A segunda postagem do Aberinkula Project será dedicada à melhor banda canadense de todos os tempos: o Rush. Dentro de quase 40 anos de carreira, 19 álbuns de estúdio, a banda fez e ainda faz incríveis músicas que são lembradas até hoje. A resenha aqui posta é sobre o álbum considerado por muitos fãs e críticos como o melhor da banda: Moving Pictures, de 1981.O disco já abre com a clássica Tom Sawyer. Excelente em todos os sentidos, da bateria extremamente técnica de Neil Peart, passando pela guitarra excelente de Alex Lifeson, até o baixo monstruoso de Geddy Lee, na minha opnião o melhor baixista de todos os tempos, além dos seus sintetizadores e os seus vocais. Destaque para uma passagem instrumental que começa aos 1:34 da música, um excelente riff no synth de Lee, acentuado mais tarde pela guitarra fenomenal de Lifeson e, é claro o matador baixo de Lee e a ótima bateria de Peart. Clássico Absoluto.
A segunda faixa do disco é a igualmente excelente Red Barchetta, uma canção com um arranjo bastante complexo, porém extremamente bem executado. Essa música mostra toda a versatilidade do Rush, passando por arranjos quase pop rock e por ritmos velozes e com riffs de certa forma até pesados. Destaque para todos os instrumentos da música, principalmente para o trabalho de Lifeson.
A próxima canção é, sem dúvida, uma das melhores canções instrumentais da história: YYZ. Comeaçando com Neil Peart tocando "YYZ" em código morse nos crótalos (instrumentos de percussão), aqui todos instrumentos merecem destaque novamente. A guitarra e o baixo duelam por quase toda a música, e torna-se realmente difícil decidir qual é o melhor instrumento aqui. Peart faz uma ótima e sólida base para Lee e para Lifeson, fazendo grandes viradas de Bateria. Canção absolutamente excelente, incrível, assombrosa.
A quarta faixa, é Limelight, é talvez a mais fraca, mas mesmo assim é muito boa. Novamente, todos os instrumentos brilham aqui. Apesar do solo de guitarra dessa música ser o preferido de Lifeson, eu admito que não gosto desse, muito fraco na minha opnião.

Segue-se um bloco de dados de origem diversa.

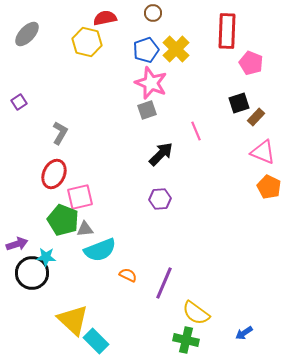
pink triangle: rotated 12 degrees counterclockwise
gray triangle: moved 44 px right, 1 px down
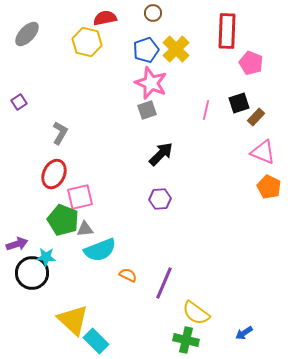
pink line: moved 10 px right, 21 px up; rotated 36 degrees clockwise
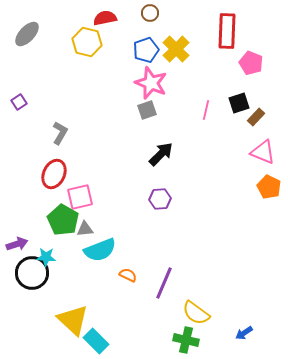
brown circle: moved 3 px left
green pentagon: rotated 8 degrees clockwise
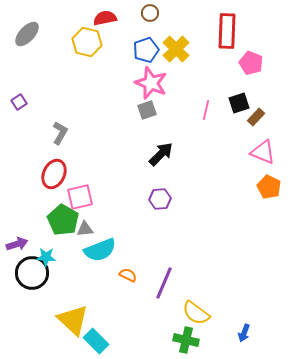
blue arrow: rotated 36 degrees counterclockwise
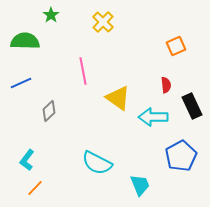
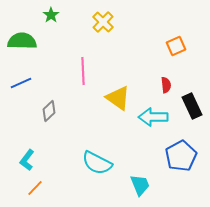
green semicircle: moved 3 px left
pink line: rotated 8 degrees clockwise
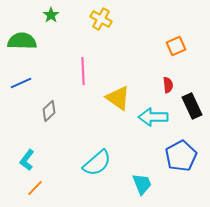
yellow cross: moved 2 px left, 3 px up; rotated 15 degrees counterclockwise
red semicircle: moved 2 px right
cyan semicircle: rotated 68 degrees counterclockwise
cyan trapezoid: moved 2 px right, 1 px up
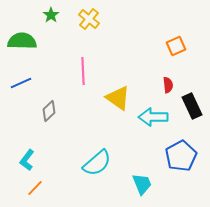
yellow cross: moved 12 px left; rotated 10 degrees clockwise
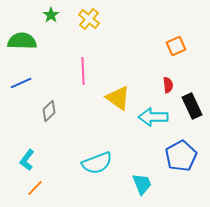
cyan semicircle: rotated 20 degrees clockwise
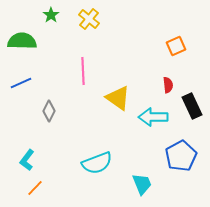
gray diamond: rotated 20 degrees counterclockwise
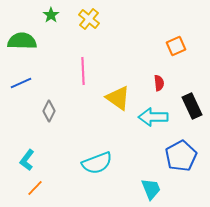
red semicircle: moved 9 px left, 2 px up
cyan trapezoid: moved 9 px right, 5 px down
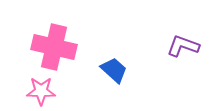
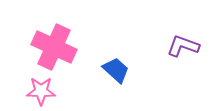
pink cross: rotated 12 degrees clockwise
blue trapezoid: moved 2 px right
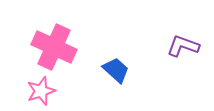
pink star: rotated 20 degrees counterclockwise
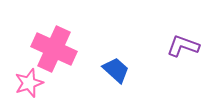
pink cross: moved 2 px down
pink star: moved 12 px left, 8 px up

The Camera Eye é a épica final do Rush, a última música feita pela banda com mais de 10 minutos. Uma canção bastante injustiçada, mas que na minha opnião é a melhor do Álbum e uma das melhores canções da banda. Começando com uma excelente introdução nos sintetizadores, que mais tarde recebem a guitarrra e a bateria. Essa passagem dura até aproximadamente os 2 min e 20, onde um outro riff entra, e esse riff na minha opnião é um dos melhores que o Rush já fez. Lee entra com os vocais aos 3 minutos e 40 aproximadamente, e o que se segue são 6 minutos de um prog rock muito bem elaborado, onde o baixo de Lee ganha destaque. Quando a música chega aos 9:21, temos um dos melhores solos que Lifeson já fez, e certamente o melhor do álbum. O poderoso Rickenbacker de Lee também brilha muito. 11 minutos de excelente música.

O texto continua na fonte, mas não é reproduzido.